Até o momento, os congressistas já ouviram figuras diretamente ligadas ao episódio (ou a atos que o antecederam), sejam investigados, sejam envolvidos na investigação. São eles:

  • Silvinei Vasques, ex-diretor-geral da Polícia Rodoviária Federal (PRF);
  • George Washington de Oliveira Sousa, cearense preso por tentar explodir uma bomba perto do aeroporto de Brasília;
  • Leonardo de Castro, diretor de Combate à Corrupção e Crime Organizado da Polícia Civil do Distrito Federal;
  • Renato Martins Carrijo, perito da Polícia Civil do Distrito Federal (PCDF) responsável pelo laudo sobre o local onde foi encontrado o artefato explosivo e pela sua neutralização;
  • Valdir Pires Dantas Filho, também perito da PCDF responsável pelo laudo sobre o explosivo;
  • Jorge Eduardo Naime, ex-chefe do Departamento Operacional da Polícia Militar do Distrito Federal;
  • Jean Lawand Junior, coronel do Exército suspeito de organizar atos golpistas no ano passado com o tenente-coronel Mauro Cid;
  • Mauro Cesar Barbosa Cid, ex-ajudante de ordens de Jair Bolsonaro.

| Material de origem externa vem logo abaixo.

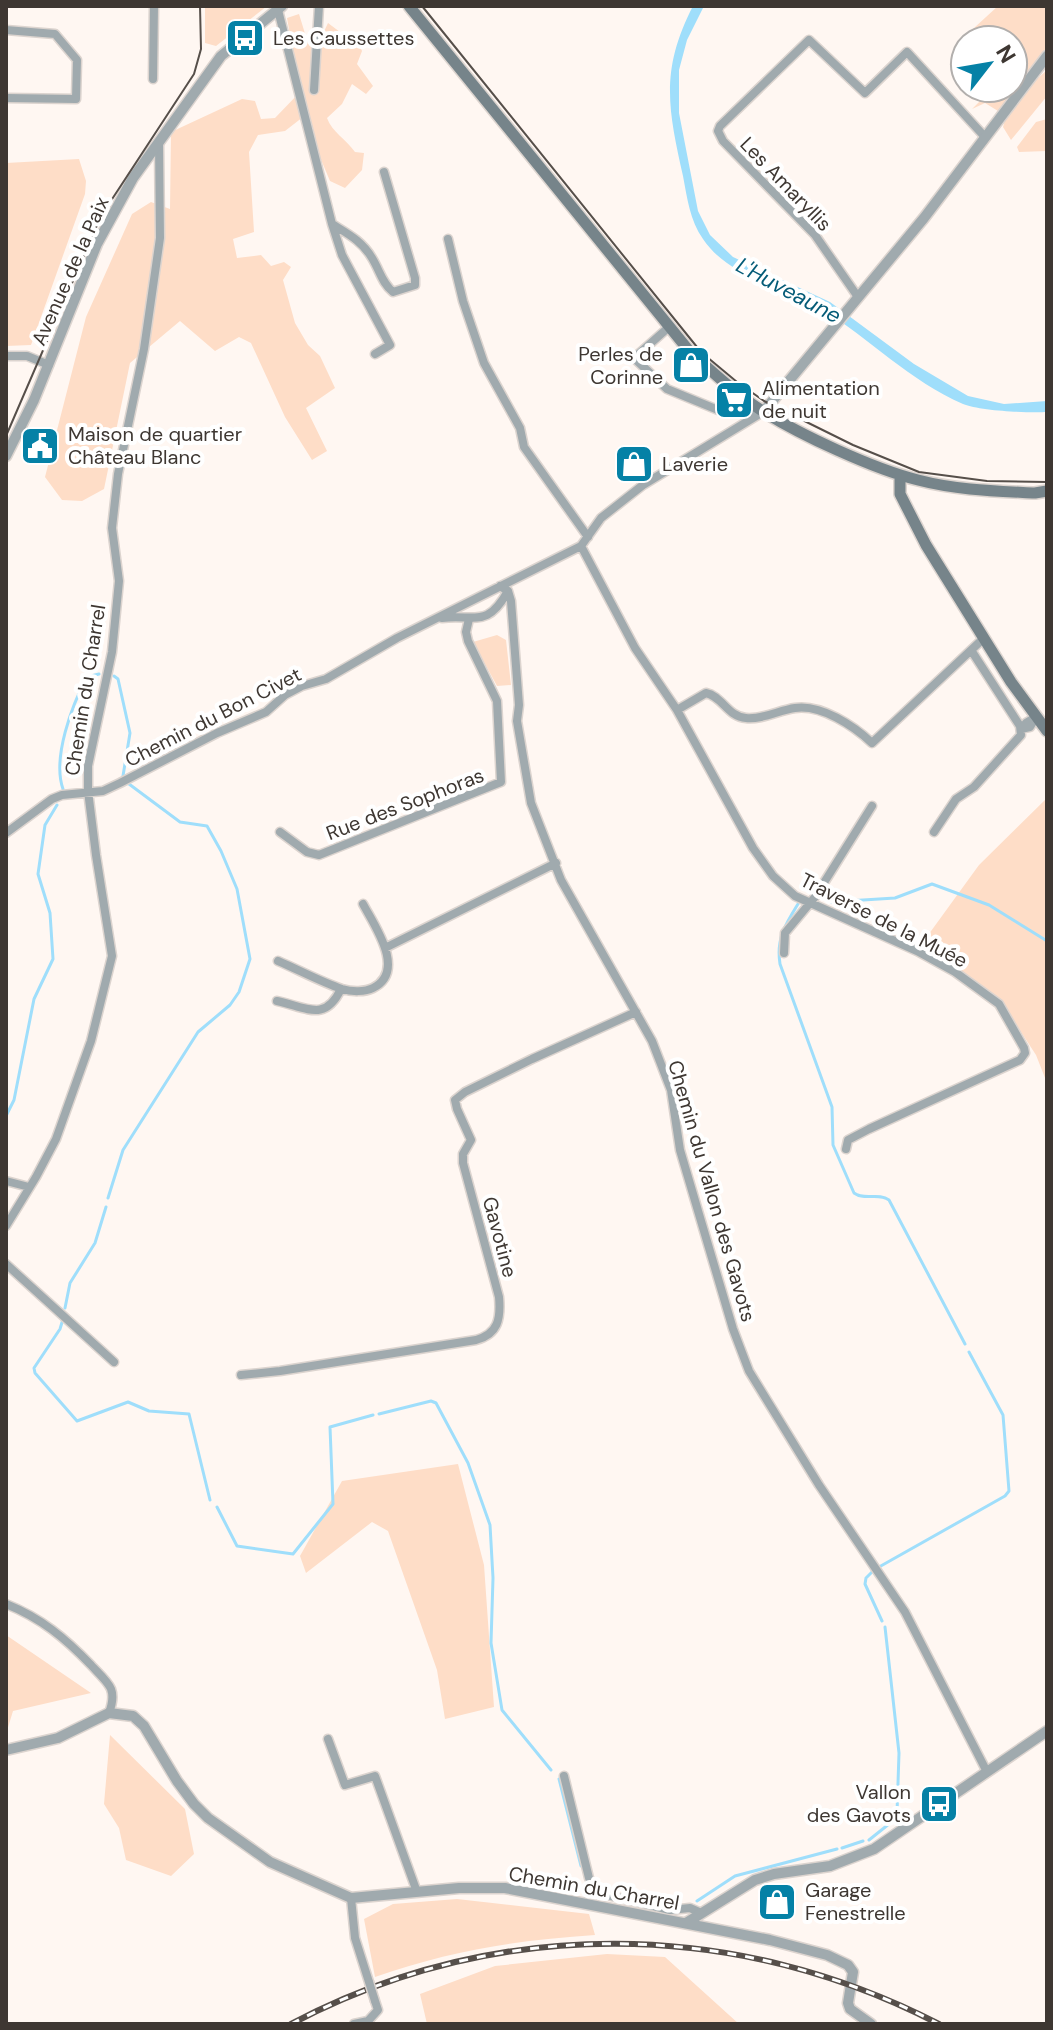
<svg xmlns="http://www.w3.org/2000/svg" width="1053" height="2030" font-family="'DM Sans',sans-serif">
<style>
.green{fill:#feddc7}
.water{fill:#9fdefb}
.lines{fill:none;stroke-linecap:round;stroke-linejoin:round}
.stream{stroke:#9fdefb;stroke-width:3}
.minor-casing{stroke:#dcd4cf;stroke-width:11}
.tertiary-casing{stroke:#dcd4cf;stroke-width:13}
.secondary-casing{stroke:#dcd4cf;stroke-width:14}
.minor{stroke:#a0aaae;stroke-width:8}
.tertiary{stroke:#a0aaae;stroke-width:10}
.secondary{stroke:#76848a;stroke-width:11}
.tram{stroke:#564f4a;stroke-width:2}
.rail-casing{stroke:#564f4a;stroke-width:6}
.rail{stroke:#fff;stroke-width:3;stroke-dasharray:9;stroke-linecap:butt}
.minor-bridge-casing{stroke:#dcd4cf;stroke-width:11;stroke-linecap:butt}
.minor-bridge{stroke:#a0aaae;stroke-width:8}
.labels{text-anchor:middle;stroke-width:8;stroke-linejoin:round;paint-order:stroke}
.poi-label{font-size:20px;fill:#3e3732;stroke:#fff;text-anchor:start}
.street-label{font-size:20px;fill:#3e3732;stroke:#fff}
.water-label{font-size:22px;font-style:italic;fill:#045b77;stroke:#fff}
</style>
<rect width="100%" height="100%" fill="#fff7f2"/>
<path class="green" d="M205 6H267L216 46 205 43Z
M998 6H1047V50L998 111 985 103 972 109 986 95 980 88H1013V40H965L964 71 962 39Z
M299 14 307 40H320L328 23 340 32 354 33 362 51 357 64 373 86 366 94 352 84 342 104 327 118C332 132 346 139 355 152L364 153 362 170 345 188 330 181 303 117 285 131 258 135 249 152 254 232 233 239 237 258 261 255 271 266 284 262 291 267 283 280 295 323 308 345 320 356 335 388 306 408 327 451 312 460 285 417 251 343 239 337 215 351 180 321 130 363 104 489 82 501 62 500 45 477 86 317 132 214 151 202 170 209 171 132 242 99 255 101 261 119 275 118 300 92 287 18Z
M1047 70V96L1011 140 1003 127 1005 120 1037 79Z
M1047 119V151L1019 152 1017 147 1036 122Z
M79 159 86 181 85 194 31 345 6 346V163Z
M497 635 506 640 511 685 497 686 473 642Z
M1047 798V1083L1036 1055 1000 1000 918 949 979 865Z
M458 1464 484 1565 494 1707 445 1719 437 1670 388 1531 372 1522 306 1573 300 1556 342 1481Z
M6 1635 91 1693 13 1711 6 1734Z
M110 1735 185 1809 194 1854 171 1876 126 1860 119 1828 104 1804Z
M457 1899 589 1914 595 1935C517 1940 449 1951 375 1977L364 1919 393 1904Z
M607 1954 665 1957 739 2024H427L420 1994 495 1966Z"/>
<path class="water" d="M693 6H704L687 40 679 70V113L698 211 710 235 733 257 830 302 914 364 968 396 1004 404 1047 401V412C1028 413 980 411 963 404 910 381 870 339 822 309 784 286 730 279 703 239 690 221 687 197 683 176 668 109 660 70 693 6Z"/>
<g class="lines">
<path class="stream" d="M114 676 118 679 130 733 123 776
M63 789C52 758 72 705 87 677L99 674
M831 902 895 898 932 884 989 905 1047 941
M798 904C785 925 776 939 780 964L832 1107 833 1145 854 1193C865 1201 878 1192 889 1200L965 1344
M6 1116 14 1100 34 999 53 959 50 913 38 874 45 825 57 805
M108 1198 123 1150 198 1032 230 1005 239 992 250 959 237 889 221 851 207 826 180 822 129 784
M65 1308 70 1283 95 1243 106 1207
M63 1319 60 1329 34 1368 35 1373 77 1421 128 1402 149 1411 189 1414 210 1500
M379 1414 431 1401 436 1403 468 1463 490 1525 493 1578 491 1643 502 1710 551 1770
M217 1507 237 1546 293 1554 333 1504 330 1427 373 1415
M879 1567 1005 1496 1009 1491 1003 1415 969 1352
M873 1571 866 1578 865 1584 882 1621
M559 1779 581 1866
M869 1840 894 1820 897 1813 899 1753 885 1627
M842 1848 863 1841
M697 1901 735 1876 837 1849"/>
<g class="minor-casing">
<path id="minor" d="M278 10 332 224C348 234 362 241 372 258 380 271 382 283 393 292L415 285V278L384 172
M6 30 55 34 77 60 76 99 6 98
M153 79 154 6
M314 90 319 6
M332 224 342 255 390 345 375 354
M448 239 463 301 484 363 520 428 524 447 588 537
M858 297 815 235 723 141 718 131 720 126 809 40 865 93 907 52 985 137
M669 327 634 358 667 389 718 410 762 412
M6 356H27L49 365
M581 546 635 648 677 710 753 848 773 876 795 896 917 951 955 972 999 1004 1024 1048 1025 1053 1020 1060 869 1129 848 1140 846 1149
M500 586 508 591 511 601 519 705 517 721 531 803 561 880 652 1041 671 1090 680 1150 733 1329 749 1371 819 1485 905 1612 987 1772
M442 618C475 614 487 629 508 591
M677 710 706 693C722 696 728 717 746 718 761 720 780 710 795 708 821 704 854 726 872 743L984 638
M1036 717 1030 727 1021 729 1026 723Z
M280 832 307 852 319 855 501 782 497 701 468 641 466 632 469 619
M934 832 956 799 974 787 1021 735 1020 726 971 650
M6 833 52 799 62 795 103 791 120 783 217 733 266 712 285 695 302 686 326 679 397 638 581 546 601 518 643 485 763 412
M385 948 556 863
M784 953 785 933 815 897 872 806
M278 961C299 970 321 982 342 989 352 992 365 992 373 988 407 971 374 925 363 904
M277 1001C308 1008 325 1022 341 989
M6 1181 29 1187
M6 1226 36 1177 56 1139 91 1041 112 956 96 855 88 791V766L112 652 119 581 112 528 118 474 144 349 160 238 159 143
M6 1264 114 1362
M241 1375 280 1371 476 1340C498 1334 501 1319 499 1297L463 1163V1154L471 1140 457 1109 455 1100 465 1092 532 1059 636 1012
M6 1604C41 1618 65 1638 91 1665 97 1672 107 1680 111 1689 114 1697 112 1705 109 1713
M328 1739 345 1785 375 1776 417 1892
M564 1776 589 1878 595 1888 603 1894 670 1910 690 1908 699 1912
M351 1898 355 1938 369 1982
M354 2024 368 2021 378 2010 375 2001"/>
</g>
<g class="tertiary-casing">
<path id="tertiary" d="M763 412 924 218 1047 56
M6 456 34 400 97 244 133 178 221 56 282 6
M6 1750 58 1738 109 1713 133 1716 144 1726 177 1781 194 1804 208 1818 270 1862 351 1898 459 1888H505L770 1940 827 1955 848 1965 853 1972 848 2003 850 2009 871 2024
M686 1923 755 1880 774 1874 830 1866 874 1849 1047 1731"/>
</g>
<g class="secondary-casing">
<path id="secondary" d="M409 6 690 352C713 372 735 394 761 410 800 435 874 469 918 480 956 490 996 491 1035 493L1047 491
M900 475V494L926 545 1011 682 1047 731"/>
</g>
<use href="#minor" class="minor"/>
<use href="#tertiary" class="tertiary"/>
<use href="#secondary" class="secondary"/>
<path class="tram" d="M422 6 701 352 737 382 764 401 853 445 919 472 987 481 1047 482
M6 436 101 216 194 74 201 49 200 6"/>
<g class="rail-casing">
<path id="rail" d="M291 2024C496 1916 734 1918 939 2024"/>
</g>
<use href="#rail" class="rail"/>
<g class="minor-bridge-casing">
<path id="minor-bridge" d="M369 1982 375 2001"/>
</g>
<use href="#minor-bridge" class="minor-bridge"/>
</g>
<defs>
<g id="bus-square" transform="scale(2)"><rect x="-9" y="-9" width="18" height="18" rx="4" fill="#0581a6" stroke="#fff"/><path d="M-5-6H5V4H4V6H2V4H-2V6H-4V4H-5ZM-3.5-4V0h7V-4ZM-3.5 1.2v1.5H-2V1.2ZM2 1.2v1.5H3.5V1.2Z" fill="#fff"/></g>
<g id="shop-square" transform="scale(2)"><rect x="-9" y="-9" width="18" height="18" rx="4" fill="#0581a6" stroke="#fff"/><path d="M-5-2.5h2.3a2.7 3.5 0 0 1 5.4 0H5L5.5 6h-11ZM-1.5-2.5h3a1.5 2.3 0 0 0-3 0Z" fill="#fff"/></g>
<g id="supermarket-square" transform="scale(2)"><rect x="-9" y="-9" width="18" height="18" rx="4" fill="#0581a6" stroke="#fff"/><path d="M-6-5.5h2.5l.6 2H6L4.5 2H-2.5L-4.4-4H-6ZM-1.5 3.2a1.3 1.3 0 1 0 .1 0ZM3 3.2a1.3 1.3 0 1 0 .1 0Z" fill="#fff"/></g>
<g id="civic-square" transform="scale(2)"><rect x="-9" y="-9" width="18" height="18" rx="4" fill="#0581a6" stroke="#fff"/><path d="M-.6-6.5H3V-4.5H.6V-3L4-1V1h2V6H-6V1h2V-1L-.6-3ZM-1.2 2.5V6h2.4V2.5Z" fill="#fff"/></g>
</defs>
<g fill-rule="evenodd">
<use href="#bus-square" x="245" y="38"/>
<use href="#shop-square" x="691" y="365"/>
<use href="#supermarket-square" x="734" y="400"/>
<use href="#civic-square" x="40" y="446"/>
<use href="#shop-square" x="634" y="464"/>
<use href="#bus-square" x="939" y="1804"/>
<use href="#shop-square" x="777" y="1902"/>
</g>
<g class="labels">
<g class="poi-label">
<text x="273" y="45">Les Caussettes</text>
<text x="663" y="361" text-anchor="end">Perles de<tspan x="663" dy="23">Corinne</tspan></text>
<text x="762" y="395">Alimentation<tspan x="762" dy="23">de nuit</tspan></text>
<text x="68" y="441">Maison de quartier<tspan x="68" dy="23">Château Blanc</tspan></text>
<text x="662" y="471">Laverie</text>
<text x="911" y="1799" text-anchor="end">Vallon<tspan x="911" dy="23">des Gavots</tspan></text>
<text x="805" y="1897">Garage<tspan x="805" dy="23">Fenestrelle</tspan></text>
</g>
<g class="street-label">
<text transform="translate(786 184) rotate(46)" y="7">Les Amaryllis</text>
<text transform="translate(70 271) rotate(-66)" y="7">Avenue de la Paix</text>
<text transform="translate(85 690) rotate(-81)" y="7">Chemin du Charrel</text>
<text transform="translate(213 717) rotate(-27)" y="7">Chemin du Bon Civet</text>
<text transform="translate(405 804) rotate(-21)" y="7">Rue des Sophoras</text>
<text transform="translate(884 920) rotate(27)" y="7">Traverse de la Muée</text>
<text transform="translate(712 1191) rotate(74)" y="7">Chemin du Vallon des Gavots</text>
<text transform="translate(500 1237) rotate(75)" y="7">Gavotine</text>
<text transform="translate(594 1888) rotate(10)" y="7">Chemin du Charrel</text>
</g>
<g class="water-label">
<text transform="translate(789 290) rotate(28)" y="8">L'Huveaune</text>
</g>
</g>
<rect width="1053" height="2030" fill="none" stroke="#3e3732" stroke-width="16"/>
<g transform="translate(989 64) rotate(59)"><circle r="38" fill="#ffffff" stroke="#b2afad" stroke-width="2"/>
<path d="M0-6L14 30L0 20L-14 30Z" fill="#0581a6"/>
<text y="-12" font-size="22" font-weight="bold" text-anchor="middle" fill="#3e3732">N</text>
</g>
</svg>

Preso desde maio, Mauro Cid, inclusive, ficou em silêncio durante toda a oitiva, amparado por decisões do STF que lhe garantiam não responder a perguntas que pudessem incriminá-lo.

A comissão também aprovou pedido da relatora Eliziane Gama (PSD-MA) pela quebra de sigilos telemáticos de toda a equipe de Cid no gabinete de Bolsonaro na Presidência da República. 

A partir de segunda (1º), os congressistas receberão figuras como o ex-diretor-adjunto da Agência Brasileira de Inteligência (Abin) Saulo Moura da Cunha, que comandava o órgão em 8 de janeiro.